Advertisement

WATTS : Anti-Dropout Group Seeks New Sponsor

Share

The recent demise of the Common Ground Foundation’s major sponsor has thrown the Watts-based dropout prevention program into a financial tailspin.

Since 1991, Common Ground received about 85% of its funding from Cross Colours, the hip-hop denim clothing company. But the end of Threads 4 Life, the parent company of Cross Colours, has left Common Ground’s founder searching for other funding.

“I’m not a stranger to struggle,” said Fred Williams, 35, the founder and executive director of Common Ground. “We lost the sponsorship, and that’s hard because they were a major funder.”

Advertisement

Williams said Cross Colours officials were giving his foundation about $160,000 a year, which covered his $40,000-a-year salary and salaries for six workers in the foundation.

“I had a contract and it was sweet. It was too sweet to let go,” Williams said.

Threads 4 Life, the City of Commerce company that produced the Cross Colours clothing line, was forced to sell all of its manufacturing operations this month to cope with mounting financial difficulties.

Williams was approached by Carl Jones, president and founder of Cross Colours, in 1991. Jones and T. J. Walker, the other name behind Cross Colours, signed a five-year contract with Williams, which was due to expire in 1996, and sponsored several events with Williams including an 18-hour “Stop the Violence” job-a-thon for inner-city teen-agers soon after the 1992 riots.

Neither Jones nor Walker could be reached for comment.

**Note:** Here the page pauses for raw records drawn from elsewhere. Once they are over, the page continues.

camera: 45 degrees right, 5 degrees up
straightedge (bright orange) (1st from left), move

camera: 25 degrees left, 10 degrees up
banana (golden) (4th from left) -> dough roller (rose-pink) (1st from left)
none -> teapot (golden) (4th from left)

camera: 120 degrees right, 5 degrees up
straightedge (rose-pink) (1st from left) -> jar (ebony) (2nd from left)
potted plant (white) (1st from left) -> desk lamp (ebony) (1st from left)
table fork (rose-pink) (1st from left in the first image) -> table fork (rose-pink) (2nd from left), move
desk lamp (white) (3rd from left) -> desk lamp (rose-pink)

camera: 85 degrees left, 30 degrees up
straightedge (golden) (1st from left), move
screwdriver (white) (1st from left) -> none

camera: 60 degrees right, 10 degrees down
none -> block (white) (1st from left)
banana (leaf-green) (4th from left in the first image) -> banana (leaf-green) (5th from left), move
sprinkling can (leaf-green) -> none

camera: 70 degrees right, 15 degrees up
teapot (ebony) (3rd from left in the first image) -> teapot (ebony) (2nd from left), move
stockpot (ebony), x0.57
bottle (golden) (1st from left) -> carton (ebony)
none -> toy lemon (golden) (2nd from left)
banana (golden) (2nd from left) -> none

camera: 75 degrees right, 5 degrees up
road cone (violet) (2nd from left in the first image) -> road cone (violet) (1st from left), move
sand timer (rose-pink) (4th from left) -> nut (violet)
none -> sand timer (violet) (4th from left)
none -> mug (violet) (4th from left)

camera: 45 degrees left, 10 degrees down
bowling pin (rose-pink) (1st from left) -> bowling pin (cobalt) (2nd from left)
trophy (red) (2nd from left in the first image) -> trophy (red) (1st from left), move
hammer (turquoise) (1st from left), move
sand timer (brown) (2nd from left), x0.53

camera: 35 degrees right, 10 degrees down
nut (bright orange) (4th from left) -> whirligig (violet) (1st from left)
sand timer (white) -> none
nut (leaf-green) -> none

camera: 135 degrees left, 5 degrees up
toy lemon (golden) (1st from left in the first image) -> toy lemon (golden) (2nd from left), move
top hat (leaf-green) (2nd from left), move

Williams said the demise of Threads 4 Life and the company’s funding of Common Ground will not mean the end of his organization, which has retrieved more than 30,000 youths from the streets and put them back in school since it was founded in 1988, Williams said. After a nearly monthlong hiatus from his organization, Williams said he is working on restructuring Common Ground and will begin working on finding new sponsors.